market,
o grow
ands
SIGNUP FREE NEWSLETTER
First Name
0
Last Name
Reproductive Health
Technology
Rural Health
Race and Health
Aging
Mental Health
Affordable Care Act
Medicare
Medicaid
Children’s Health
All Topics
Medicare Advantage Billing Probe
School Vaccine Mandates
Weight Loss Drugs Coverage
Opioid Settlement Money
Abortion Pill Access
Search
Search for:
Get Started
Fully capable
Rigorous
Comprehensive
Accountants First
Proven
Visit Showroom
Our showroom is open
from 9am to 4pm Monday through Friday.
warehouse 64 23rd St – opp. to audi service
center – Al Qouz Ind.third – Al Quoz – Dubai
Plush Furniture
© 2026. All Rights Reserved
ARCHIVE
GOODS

---

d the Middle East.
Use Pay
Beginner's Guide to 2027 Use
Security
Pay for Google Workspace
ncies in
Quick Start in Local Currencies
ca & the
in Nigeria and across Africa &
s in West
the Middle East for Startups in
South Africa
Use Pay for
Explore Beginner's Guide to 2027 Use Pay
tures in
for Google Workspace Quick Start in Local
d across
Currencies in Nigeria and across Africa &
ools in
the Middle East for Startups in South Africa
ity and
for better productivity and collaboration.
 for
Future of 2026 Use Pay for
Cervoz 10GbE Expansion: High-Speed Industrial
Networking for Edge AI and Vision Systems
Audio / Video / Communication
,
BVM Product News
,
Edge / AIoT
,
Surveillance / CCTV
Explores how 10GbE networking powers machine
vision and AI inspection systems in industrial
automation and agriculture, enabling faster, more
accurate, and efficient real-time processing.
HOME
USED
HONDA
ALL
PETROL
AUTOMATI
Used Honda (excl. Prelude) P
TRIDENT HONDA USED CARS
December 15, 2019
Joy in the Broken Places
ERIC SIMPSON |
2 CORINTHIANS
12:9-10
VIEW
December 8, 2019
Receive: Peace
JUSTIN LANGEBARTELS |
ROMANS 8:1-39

---

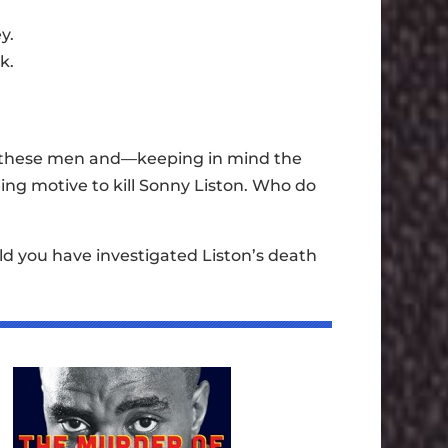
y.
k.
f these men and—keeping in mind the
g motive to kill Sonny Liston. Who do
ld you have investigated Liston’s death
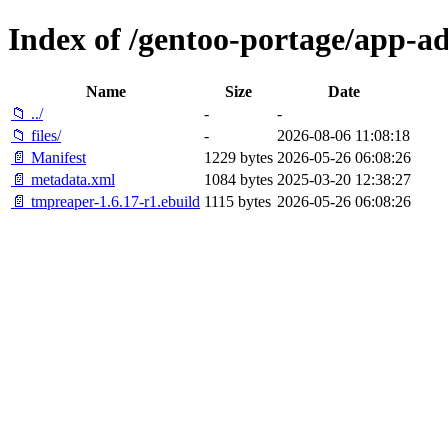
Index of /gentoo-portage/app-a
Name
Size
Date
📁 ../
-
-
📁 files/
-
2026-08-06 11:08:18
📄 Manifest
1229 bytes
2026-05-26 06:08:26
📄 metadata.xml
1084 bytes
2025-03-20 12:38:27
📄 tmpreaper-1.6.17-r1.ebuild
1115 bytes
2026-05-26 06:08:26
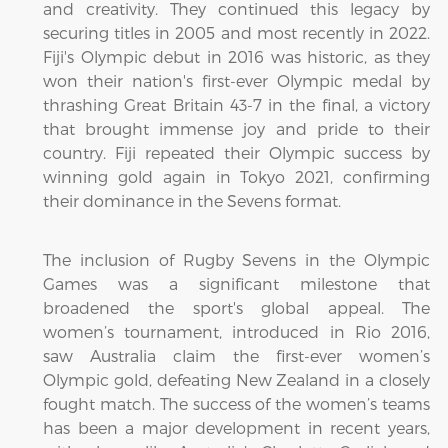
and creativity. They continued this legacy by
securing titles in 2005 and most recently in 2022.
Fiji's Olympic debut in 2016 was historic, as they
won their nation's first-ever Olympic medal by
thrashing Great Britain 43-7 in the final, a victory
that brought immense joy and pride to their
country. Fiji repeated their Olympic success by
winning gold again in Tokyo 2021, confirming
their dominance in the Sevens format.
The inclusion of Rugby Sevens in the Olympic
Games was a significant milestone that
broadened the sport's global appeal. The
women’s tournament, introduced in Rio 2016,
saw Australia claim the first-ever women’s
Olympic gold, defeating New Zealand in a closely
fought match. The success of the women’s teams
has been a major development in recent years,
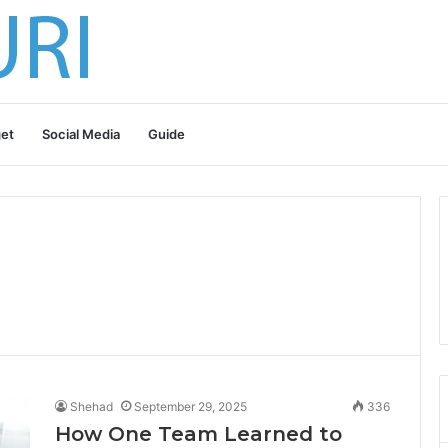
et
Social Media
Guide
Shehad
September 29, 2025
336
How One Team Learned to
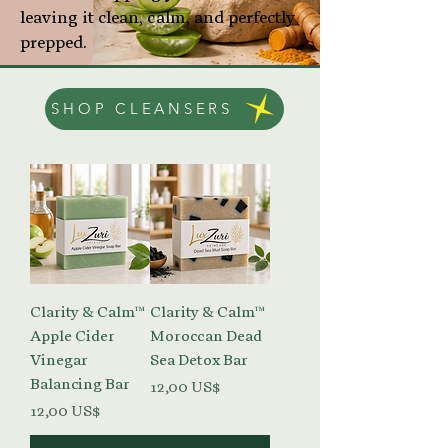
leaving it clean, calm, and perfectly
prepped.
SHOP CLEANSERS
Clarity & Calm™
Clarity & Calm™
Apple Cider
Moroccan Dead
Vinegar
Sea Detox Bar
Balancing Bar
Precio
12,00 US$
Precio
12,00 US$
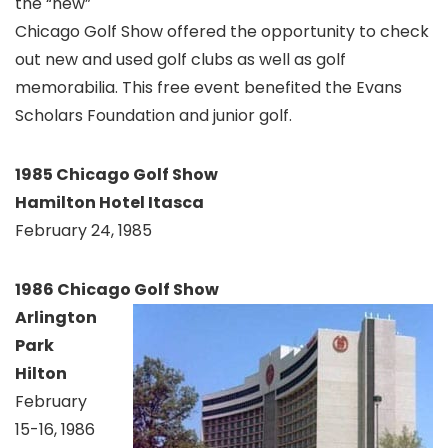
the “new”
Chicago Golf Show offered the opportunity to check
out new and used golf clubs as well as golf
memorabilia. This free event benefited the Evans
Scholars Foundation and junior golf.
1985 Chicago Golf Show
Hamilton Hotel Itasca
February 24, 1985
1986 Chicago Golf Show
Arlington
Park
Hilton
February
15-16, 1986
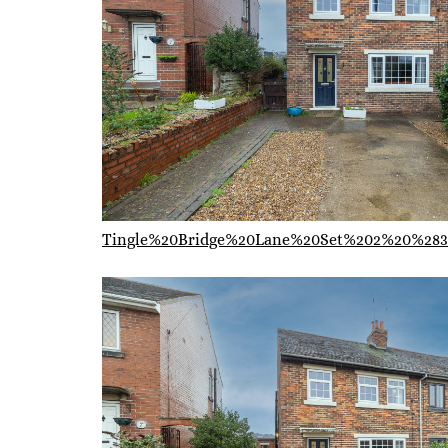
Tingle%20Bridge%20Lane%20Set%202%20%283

-- TRY IT --
Write out the text of the material above, line for line, from the line containing "leaving it clean, calm, and perfectly" down to the line containing "Tingle%20Bridge%20Lane%20Set%202%20%283", including both of those lines. Leave the pictures out of your answer.

-- WRITTEN SOLUTION --
leaving it clean, calm, and perfectly
prepped.
SHOP CLEANSERS
Clarity & Calm™
Clarity & Calm™
Apple Cider
Moroccan Dead
Vinegar
Sea Detox Bar
Balancing Bar
Precio
12,00 US$
Precio
12,00 US$
the “new”
Chicago Golf Show offered the opportunity to check
out new and used golf clubs as well as golf
memorabilia. This free event benefited the Evans
Scholars Foundation and junior golf.
1985 Chicago Golf Show
Hamilton Hotel Itasca
February 24, 1985
1986 Chicago Golf Show
Arlington
Park
Hilton
February
15-16, 1986
Tingle%20Bridge%20Lane%20Set%202%20%283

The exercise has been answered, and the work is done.